Assigned task:
With the images set aside, retype every record below character for character.
= = = =
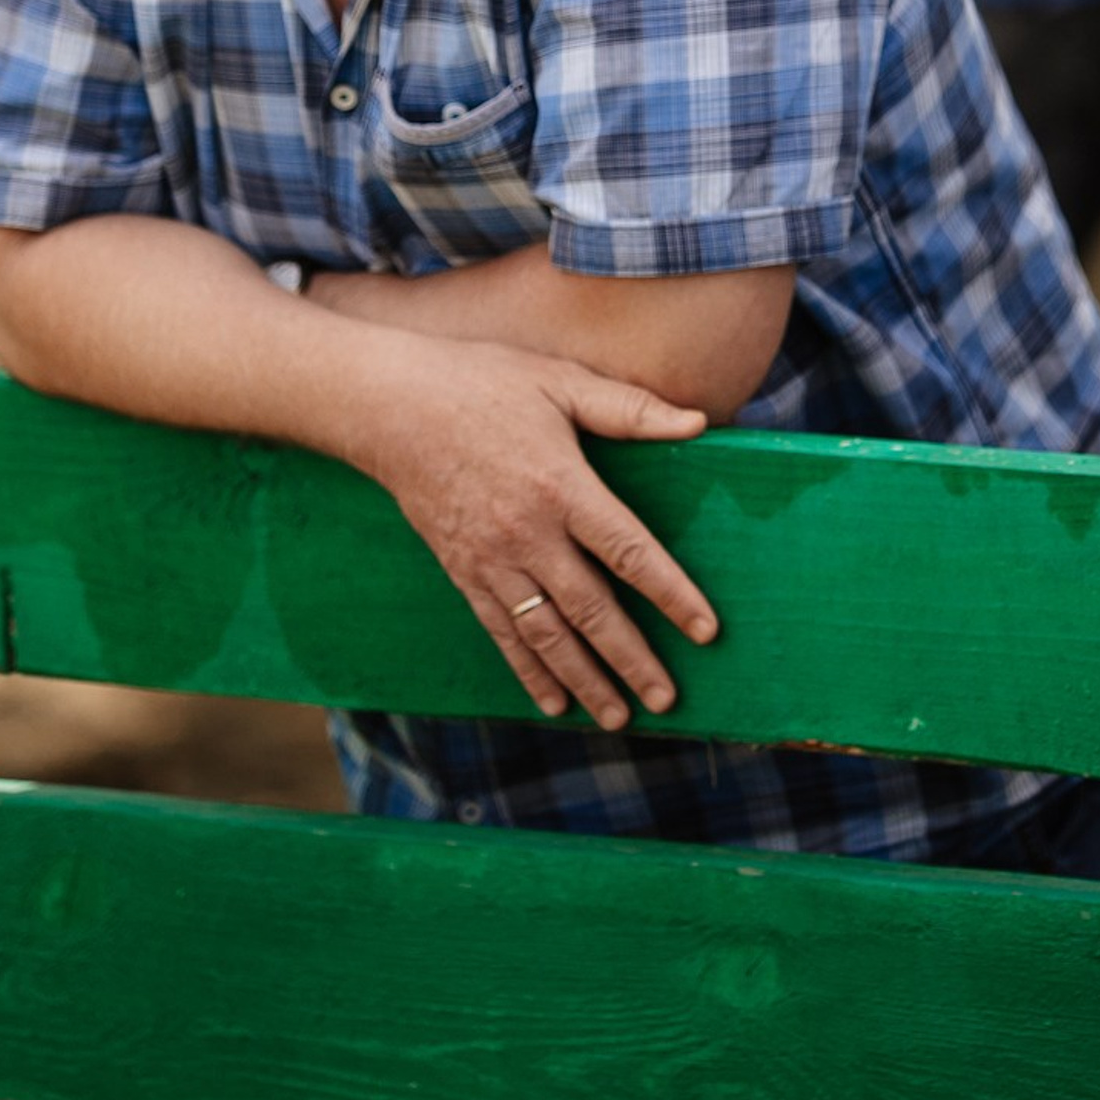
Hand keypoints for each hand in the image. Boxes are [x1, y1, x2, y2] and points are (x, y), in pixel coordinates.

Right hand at [353, 340, 717, 731]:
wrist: (394, 407)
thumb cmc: (486, 385)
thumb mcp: (562, 383)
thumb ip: (631, 410)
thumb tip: (699, 424)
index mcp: (562, 486)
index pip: (628, 552)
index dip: (671, 594)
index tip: (705, 630)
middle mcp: (528, 533)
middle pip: (591, 609)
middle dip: (633, 658)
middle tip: (670, 698)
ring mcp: (491, 559)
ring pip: (547, 634)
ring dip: (586, 679)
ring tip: (620, 716)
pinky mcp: (462, 572)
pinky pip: (501, 633)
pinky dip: (529, 672)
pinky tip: (554, 702)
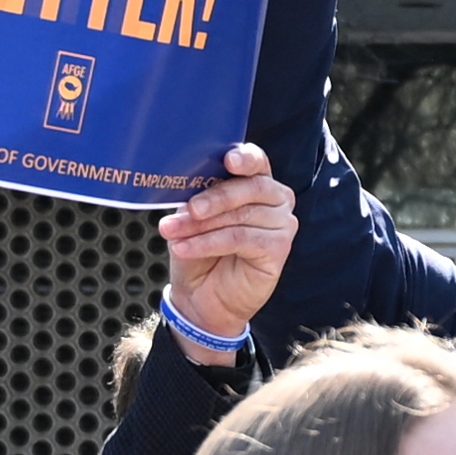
= = = =
Solved problem:
Hand keypoints for each hand in the image. Boxes are [x1, y1, x2, y2] and points are (x, y), in pixel coordinates.

Right hand at [353, 340, 717, 731]:
wrist: (394, 407)
thumb cmc: (486, 385)
thumb mcp: (562, 383)
thumb ip: (631, 410)
thumb tip: (699, 424)
index mcp: (562, 486)
index pip: (628, 552)
index dip: (671, 594)
index tip: (705, 630)
middle mcp: (528, 533)
middle pip: (591, 609)
middle dip: (633, 658)
middle tip: (670, 698)
ring mcp: (491, 559)
ring pip: (547, 634)
ring dip: (586, 679)
ring tip: (620, 716)
pinky mcp: (462, 572)
pinky pip: (501, 633)
pinky dip: (529, 672)
pinky tip: (554, 702)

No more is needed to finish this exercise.